In your body, bacteria cells out number your own cells by a factor of 10 to 1. Some of these 100+ trillion bacteria possess genes that encode for beneficial compounds that the body cannot make on it’s own. Beneficial bacteria help with digestion, help our bodies make and absorb vitamins, and also help support a strong immune system. Other bacteria train the immune system not to overreact to outside threats and play a crucial role in the development and operation of your digestive tract. They also aid in the production of antibodies, proteins produced by the immune system to detect harmful substances, called antigens.

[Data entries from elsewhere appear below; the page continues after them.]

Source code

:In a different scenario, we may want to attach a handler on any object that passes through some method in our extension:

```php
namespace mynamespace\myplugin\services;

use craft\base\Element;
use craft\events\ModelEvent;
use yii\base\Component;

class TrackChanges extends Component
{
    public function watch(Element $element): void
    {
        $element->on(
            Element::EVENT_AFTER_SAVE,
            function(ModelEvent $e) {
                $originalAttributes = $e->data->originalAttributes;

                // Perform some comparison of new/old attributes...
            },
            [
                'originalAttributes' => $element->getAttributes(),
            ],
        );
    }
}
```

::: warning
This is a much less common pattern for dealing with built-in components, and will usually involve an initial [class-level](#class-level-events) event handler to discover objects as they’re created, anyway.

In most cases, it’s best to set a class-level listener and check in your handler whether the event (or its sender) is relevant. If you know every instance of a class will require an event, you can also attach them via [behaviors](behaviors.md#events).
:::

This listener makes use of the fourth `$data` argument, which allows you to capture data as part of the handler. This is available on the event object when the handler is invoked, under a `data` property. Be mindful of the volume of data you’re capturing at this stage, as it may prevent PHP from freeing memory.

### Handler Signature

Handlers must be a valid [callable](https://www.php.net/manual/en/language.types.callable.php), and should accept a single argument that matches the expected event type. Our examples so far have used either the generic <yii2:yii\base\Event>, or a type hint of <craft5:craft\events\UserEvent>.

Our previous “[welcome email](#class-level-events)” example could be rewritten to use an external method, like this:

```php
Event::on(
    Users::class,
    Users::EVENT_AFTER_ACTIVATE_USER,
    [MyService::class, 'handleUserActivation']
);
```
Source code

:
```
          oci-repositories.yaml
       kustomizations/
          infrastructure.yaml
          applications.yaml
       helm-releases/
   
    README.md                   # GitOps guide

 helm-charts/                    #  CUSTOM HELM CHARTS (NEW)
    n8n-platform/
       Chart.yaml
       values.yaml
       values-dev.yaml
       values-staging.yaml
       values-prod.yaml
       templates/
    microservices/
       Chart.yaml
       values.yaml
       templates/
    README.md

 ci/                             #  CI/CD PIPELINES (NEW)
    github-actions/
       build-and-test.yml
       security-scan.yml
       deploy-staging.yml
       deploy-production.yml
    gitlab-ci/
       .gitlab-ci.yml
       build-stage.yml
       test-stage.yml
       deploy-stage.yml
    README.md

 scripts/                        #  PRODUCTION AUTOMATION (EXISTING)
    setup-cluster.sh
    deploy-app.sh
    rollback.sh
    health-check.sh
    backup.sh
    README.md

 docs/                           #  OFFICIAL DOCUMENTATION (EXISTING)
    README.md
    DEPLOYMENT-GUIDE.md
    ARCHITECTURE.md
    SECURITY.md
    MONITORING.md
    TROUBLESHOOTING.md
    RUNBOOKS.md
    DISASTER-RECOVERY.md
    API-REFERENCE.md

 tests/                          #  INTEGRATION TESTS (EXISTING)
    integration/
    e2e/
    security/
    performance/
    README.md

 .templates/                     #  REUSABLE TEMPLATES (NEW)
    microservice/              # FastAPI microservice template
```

Therefore it is important to create an ecosystem in our body so beneficial bacteria can thrive and keep us healthy and strong. Beneficial bacteria are probiotics and more than 200 studies show probiotics can be helpful for over 170 diseases and conditions, including:
- Celiac Disease & IBS
- Chronic Fatique
- Heart Disease
- Skin Rashes
- Depression & Mood
- Common Colds & Flu
- Food Sensitivity
- Diabetes & Insulin Resistance
What reduces beneficial bacteria? The modern diet high in refined grains, sugars and alcohol that cause acidity in our gut, long term use of antibiotics, over-the-counter drugs, and stress feed bad bacteria, yeast and fungi in your gut. When you reduce beneficial bacteria (such as bifobacteria and lactobacillus acidophilus) you reduce the ideal balance between 85% good bacteria and 15% bad bacteria (such as h pylori, known to cause ulcers and clostridium difficile, that causes diarrhea). What are the symptoms of an unbalanced gut?
- Gas & Bloating
- Sugar Cravings
There are more than 100 trillion bacteria in your body. How can you reseed your body and increase your good bacteria to bad bacteria ratio? You need to eat naturally fermented foods like miso, kimchi, raw sauerkraut, raw cheese, yogurt and unsweetened kefir, olives, pickled vegetables and ginger and kombucha. Naturally fermented, “live” foods teeming with beneficial bacteria have been around since the beginning of humankind. Fermentation is the culturing of foods for the intentional growth of bacteria, yeast or mold. Modern pasteurization of foods, such as milk, yogurt and cheese, kills both good and bad bacteria created by the fermentation process.
Your diet is largely responsible for your gut health, and when you feed your body the fuel it’s designed for, your gut flora will be able to maintain optimal balance, which then supports optimal physical and mental health. Kombucha is an effervescent fermentation of sweetened tea that is celebrated for its probiotic benefits. The kombucha culture is actually a symbiotic colony of bacteria and yeast (SCOBY). The actual bacteria of kombucha depends on many factors, including the culture you begin with, the type of tea used, the type of sugar used, the strength of the tea, the type of water, the length of time brewing, the temperature at which it is cultured, and more.
Brewing Kombucha is EASY! I used Kombucha Brooklyn. I followed the directions on the package and it made an incredibly effervescent and refreshing elixir enjoyed by my whole family! Our favorite was flavored with fresh ginger and lemon. Taste and health can coexist!